Objective: Please quote every line of the entries below verbatim, in the same order.

[Data drawn from a collection]
----

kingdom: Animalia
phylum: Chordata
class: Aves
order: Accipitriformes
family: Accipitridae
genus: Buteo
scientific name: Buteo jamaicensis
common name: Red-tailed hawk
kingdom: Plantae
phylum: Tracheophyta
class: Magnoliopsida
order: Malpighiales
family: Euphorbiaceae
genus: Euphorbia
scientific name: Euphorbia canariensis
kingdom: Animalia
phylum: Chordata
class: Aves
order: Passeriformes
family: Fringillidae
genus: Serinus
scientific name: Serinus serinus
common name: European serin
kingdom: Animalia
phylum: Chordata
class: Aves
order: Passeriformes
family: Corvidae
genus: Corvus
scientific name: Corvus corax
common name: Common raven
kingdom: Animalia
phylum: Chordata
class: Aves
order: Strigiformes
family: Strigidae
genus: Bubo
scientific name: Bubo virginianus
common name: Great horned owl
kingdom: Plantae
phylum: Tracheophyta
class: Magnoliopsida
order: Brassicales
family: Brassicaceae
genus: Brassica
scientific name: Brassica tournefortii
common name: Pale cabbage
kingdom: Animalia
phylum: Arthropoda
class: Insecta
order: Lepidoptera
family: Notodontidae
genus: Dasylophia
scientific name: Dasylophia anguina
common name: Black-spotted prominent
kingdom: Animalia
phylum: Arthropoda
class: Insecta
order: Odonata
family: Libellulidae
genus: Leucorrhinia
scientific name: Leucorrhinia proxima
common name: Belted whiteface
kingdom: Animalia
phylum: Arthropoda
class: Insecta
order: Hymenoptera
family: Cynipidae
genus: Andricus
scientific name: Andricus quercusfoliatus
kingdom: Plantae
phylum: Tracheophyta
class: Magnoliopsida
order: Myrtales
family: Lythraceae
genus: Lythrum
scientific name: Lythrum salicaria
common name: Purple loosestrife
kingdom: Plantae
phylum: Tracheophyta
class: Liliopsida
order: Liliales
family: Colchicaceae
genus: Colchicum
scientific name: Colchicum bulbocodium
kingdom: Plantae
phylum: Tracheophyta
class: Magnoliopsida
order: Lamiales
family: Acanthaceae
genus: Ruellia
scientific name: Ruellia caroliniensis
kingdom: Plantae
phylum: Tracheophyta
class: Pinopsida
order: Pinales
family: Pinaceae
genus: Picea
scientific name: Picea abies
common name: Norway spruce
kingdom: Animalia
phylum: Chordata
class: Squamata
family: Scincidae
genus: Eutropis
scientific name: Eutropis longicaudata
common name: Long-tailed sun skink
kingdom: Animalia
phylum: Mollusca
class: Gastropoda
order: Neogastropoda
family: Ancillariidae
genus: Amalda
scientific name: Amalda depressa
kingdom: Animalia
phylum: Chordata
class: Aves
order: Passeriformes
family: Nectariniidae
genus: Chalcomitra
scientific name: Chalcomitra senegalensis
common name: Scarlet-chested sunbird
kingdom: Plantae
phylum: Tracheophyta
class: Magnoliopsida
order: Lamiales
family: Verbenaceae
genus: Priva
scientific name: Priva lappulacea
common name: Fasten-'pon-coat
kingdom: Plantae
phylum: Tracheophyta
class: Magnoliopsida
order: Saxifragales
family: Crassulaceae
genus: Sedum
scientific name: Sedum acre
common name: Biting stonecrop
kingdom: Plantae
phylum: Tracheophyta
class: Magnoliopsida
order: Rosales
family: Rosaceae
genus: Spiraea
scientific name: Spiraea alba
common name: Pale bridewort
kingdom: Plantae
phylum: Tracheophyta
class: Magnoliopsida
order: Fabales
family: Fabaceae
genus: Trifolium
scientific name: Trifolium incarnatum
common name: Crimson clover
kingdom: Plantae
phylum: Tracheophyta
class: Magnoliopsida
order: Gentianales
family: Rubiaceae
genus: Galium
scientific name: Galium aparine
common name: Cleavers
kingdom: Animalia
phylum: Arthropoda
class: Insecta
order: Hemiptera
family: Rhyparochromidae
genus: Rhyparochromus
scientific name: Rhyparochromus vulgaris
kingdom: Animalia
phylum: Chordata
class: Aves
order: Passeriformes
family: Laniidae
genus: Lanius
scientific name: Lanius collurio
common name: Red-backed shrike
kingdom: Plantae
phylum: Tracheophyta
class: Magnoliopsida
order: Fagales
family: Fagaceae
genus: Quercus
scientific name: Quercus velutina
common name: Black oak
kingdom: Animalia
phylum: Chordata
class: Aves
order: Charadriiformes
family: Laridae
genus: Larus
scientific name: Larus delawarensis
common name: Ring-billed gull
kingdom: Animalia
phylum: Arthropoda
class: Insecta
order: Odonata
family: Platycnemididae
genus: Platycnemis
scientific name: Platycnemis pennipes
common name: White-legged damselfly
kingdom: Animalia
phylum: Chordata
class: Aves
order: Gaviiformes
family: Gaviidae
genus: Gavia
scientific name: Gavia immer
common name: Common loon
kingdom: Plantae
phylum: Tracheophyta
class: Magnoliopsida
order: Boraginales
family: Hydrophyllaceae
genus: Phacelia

----

Completed task:
kingdom: Animalia
phylum: Chordata
class: Aves
order: Accipitriformes
family: Accipitridae
genus: Buteo
scientific name: Buteo jamaicensis
common name: Red-tailed hawk
kingdom: Plantae
phylum: Tracheophyta
class: Magnoliopsida
order: Malpighiales
family: Euphorbiaceae
genus: Euphorbia
scientific name: Euphorbia canariensis
kingdom: Animalia
phylum: Chordata
class: Aves
order: Passeriformes
family: Fringillidae
genus: Serinus
scientific name: Serinus serinus
common name: European serin
kingdom: Animalia
phylum: Chordata
class: Aves
order: Passeriformes
family: Corvidae
genus: Corvus
scientific name: Corvus corax
common name: Common raven
kingdom: Animalia
phylum: Chordata
class: Aves
order: Strigiformes
family: Strigidae
genus: Bubo
scientific name: Bubo virginianus
common name: Great horned owl
kingdom: Plantae
phylum: Tracheophyta
class: Magnoliopsida
order: Brassicales
family: Brassicaceae
genus: Brassica
scientific name: Brassica tournefortii
common name: Pale cabbage
kingdom: Animalia
phylum: Arthropoda
class: Insecta
order: Lepidoptera
family: Notodontidae
genus: Dasylophia
scientific name: Dasylophia anguina
common name: Black-spotted prominent
kingdom: Animalia
phylum: Arthropoda
class: Insecta
order: Odonata
family: Libellulidae
genus: Leucorrhinia
scientific name: Leucorrhinia proxima
common name: Belted whiteface
kingdom: Animalia
phylum: Arthropoda
class: Insecta
order: Hymenoptera
family: Cynipidae
genus: Andricus
scientific name: Andricus quercusfoliatus
kingdom: Plantae
phylum: Tracheophyta
class: Magnoliopsida
order: Myrtales
family: Lythraceae
genus: Lythrum
scientific name: Lythrum salicaria
common name: Purple loosestrife
kingdom: Plantae
phylum: Tracheophyta
class: Liliopsida
order: Liliales
family: Colchicaceae
genus: Colchicum
scientific name: Colchicum bulbocodium
kingdom: Plantae
phylum: Tracheophyta
class: Magnoliopsida
order: Lamiales
family: Acanthaceae
genus: Ruellia
scientific name: Ruellia caroliniensis
kingdom: Plantae
phylum: Tracheophyta
class: Pinopsida
order: Pinales
family: Pinaceae
genus: Picea
scientific name: Picea abies
common name: Norway spruce
kingdom: Animalia
phylum: Chordata
class: Squamata
family: Scincidae
genus: Eutropis
scientific name: Eutropis longicaudata
common name: Long-tailed sun skink
kingdom: Animalia
phylum: Mollusca
class: Gastropoda
order: Neogastropoda
family: Ancillariidae
genus: Amalda
scientific name: Amalda depressa
kingdom: Animalia
phylum: Chordata
class: Aves
order: Passeriformes
family: Nectariniidae
genus: Chalcomitra
scientific name: Chalcomitra senegalensis
common name: Scarlet-chested sunbird
kingdom: Plantae
phylum: Tracheophyta
class: Magnoliopsida
order: Lamiales
family: Verbenaceae
genus: Priva
scientific name: Priva lappulacea
common name: Fasten-'pon-coat
kingdom: Plantae
phylum: Tracheophyta
class: Magnoliopsida
order: Saxifragales
family: Crassulaceae
genus: Sedum
scientific name: Sedum acre
common name: Biting stonecrop
kingdom: Plantae
phylum: Tracheophyta
class: Magnoliopsida
order: Rosales
family: Rosaceae
genus: Spiraea
scientific name: Spiraea alba
common name: Pale bridewort
kingdom: Plantae
phylum: Tracheophyta
class: Magnoliopsida
order: Fabales
family: Fabaceae
genus: Trifolium
scientific name: Trifolium incarnatum
common name: Crimson clover
kingdom: Plantae
phylum: Tracheophyta
class: Magnoliopsida
order: Gentianales
family: Rubiaceae
genus: Galium
scientific name: Galium aparine
common name: Cleavers
kingdom: Animalia
phylum: Arthropoda
class: Insecta
order: Hemiptera
family: Rhyparochromidae
genus: Rhyparochromus
scientific name: Rhyparochromus vulgaris
kingdom: Animalia
phylum: Chordata
class: Aves
order: Passeriformes
family: Laniidae
genus: Lanius
scientific name: Lanius collurio
common name: Red-backed shrike
kingdom: Plantae
phylum: Tracheophyta
class: Magnoliopsida
order: Fagales
family: Fagaceae
genus: Quercus
scientific name: Quercus velutina
common name: Black oak
kingdom: Animalia
phylum: Chordata
class: Aves
order: Charadriiformes
family: Laridae
genus: Larus
scientific name: Larus delawarensis
common name: Ring-billed gull
kingdom: Animalia
phylum: Arthropoda
class: Insecta
order: Odonata
family: Platycnemididae
genus: Platycnemis
scientific name: Platycnemis pennipes
common name: White-legged damselfly
kingdom: Animalia
phylum: Chordata
class: Aves
order: Gaviiformes
family: Gaviidae
genus: Gavia
scientific name: Gavia immer
common name: Common loon
kingdom: Plantae
phylum: Tracheophyta
class: Magnoliopsida
order: Boraginales
family: Hydrophyllaceae
genus: Phacelia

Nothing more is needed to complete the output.